La fameuse taxe santé rapportera plus d'un milliard à la province cette année. Malheureusement, la façon dont Québec veut la dépenser ne donnera pas les résultats concrets auxquels la population est en droit de s'attendre.

Annoncé au printemps 2010, le Fonds de financement des établissements de santé et de services sociaux devait, comme son nom l'indique, servir exclusivement à financer ces établissements. Deux ans et 827 millions prélevés dans les poches des contribuables plus tard, on s'éloigne dangereusement de la proposition initiale.

Le fonds garde son nom, mais pourra aller n'importe où dans le système de santé, lit-on dans un projet de loi déposé semaine dernièere. Ce n'est pas écrit comme ça, mais presque. L'argent pourra financer «tout autre intervenant du système de santé et de services sociaux désigné» et «toute autre initiative contribuant au maintien des services de santé et de services sociaux accessibles et de qualité».

» DONNÉES FOURNIES:
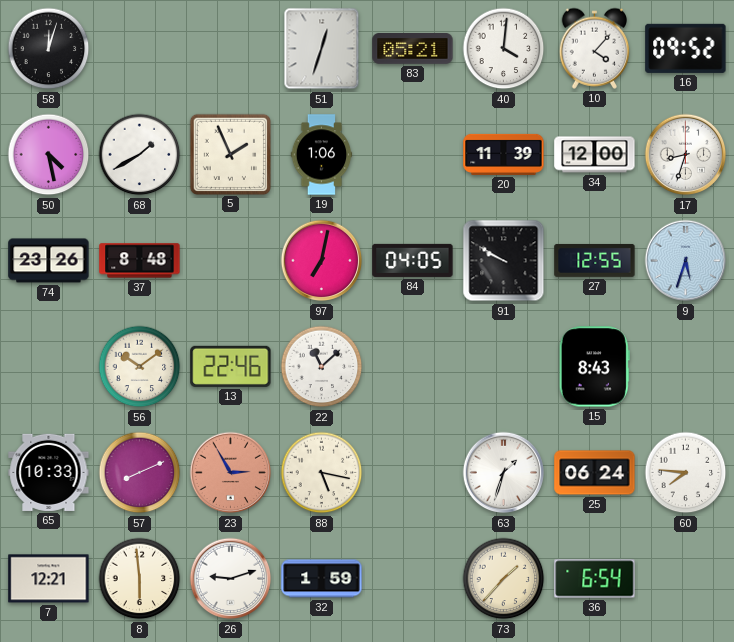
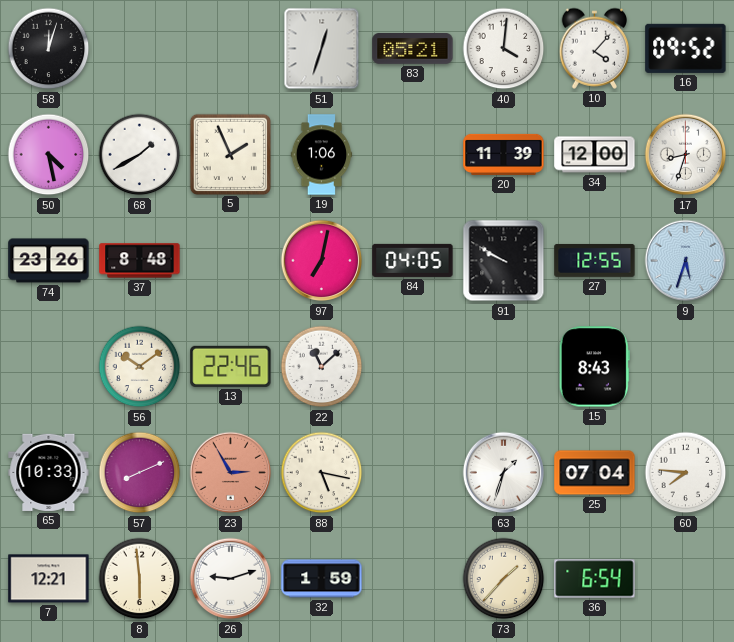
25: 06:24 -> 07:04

...

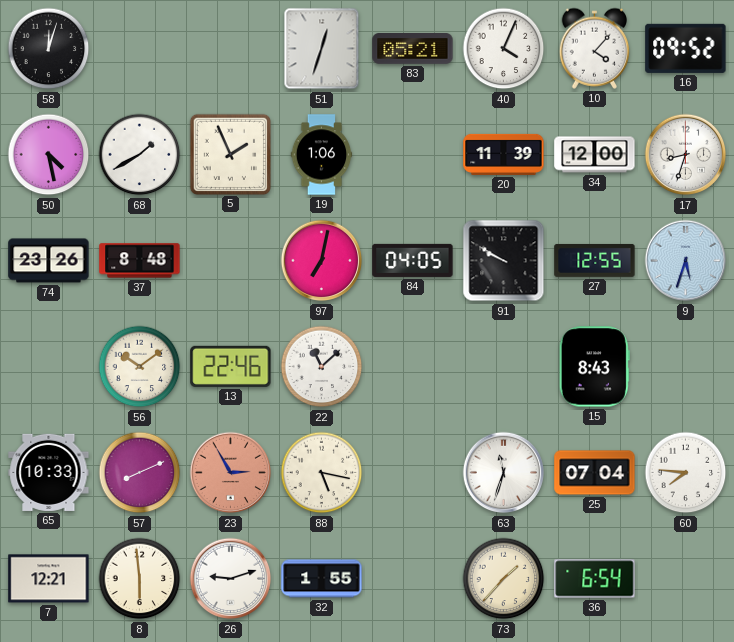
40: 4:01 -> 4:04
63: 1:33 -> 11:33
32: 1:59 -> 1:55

» CONSIGNES:
a - Indiquez si chacun des énoncés suivants concorde avec le texte sur la taxe santé, en répondant par oui ou par non et en citant fidèlement les mots du texte qui tranchent : (i) le Fonds a été annoncé au printemps 2010 ; (ii) la taxe santé rapportera moins d'un milliard à la province cette année ; (iii) le fonds changera de nom.
b - Reproduisez sans aucune modification le passage du texte sur la taxe santé allant de « Annoncé au printemps » à « la proposition initiale. ».
c - D'après le texte sur la taxe santé, quelle somme a été prélevée dans les poches des contribuables en deux ans ?

» CORRIGÉ DES EXERCICES:
a -
(i) Oui : « Annoncé au printemps 2010 ».
(ii) Non : « rapportera plus d'un milliard à la province cette année ».
(iii) Non : « Le fonds garde son nom ».

b -
Annoncé au printemps 2010, le Fonds de financement des établissements de santé et de services sociaux devait, comme son nom l'indique, servir exclusivement à financer ces établissements. Deux ans et 827 millions prélevés dans les poches des contribuables plus tard, on s'éloigne dangereusement de la proposition initiale.

c - 827 millions.